_Exercise description_
Reproduce the listing below word for word.
BEGIN Extracted records
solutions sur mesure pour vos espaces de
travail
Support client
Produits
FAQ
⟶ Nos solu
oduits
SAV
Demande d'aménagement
END Extracted records
_Written solution_
solutions sur mesure pour vos espaces de
travail
Support client
Produits
FAQ
⟶ Nos solu
oduits
SAV
Demande d'aménagement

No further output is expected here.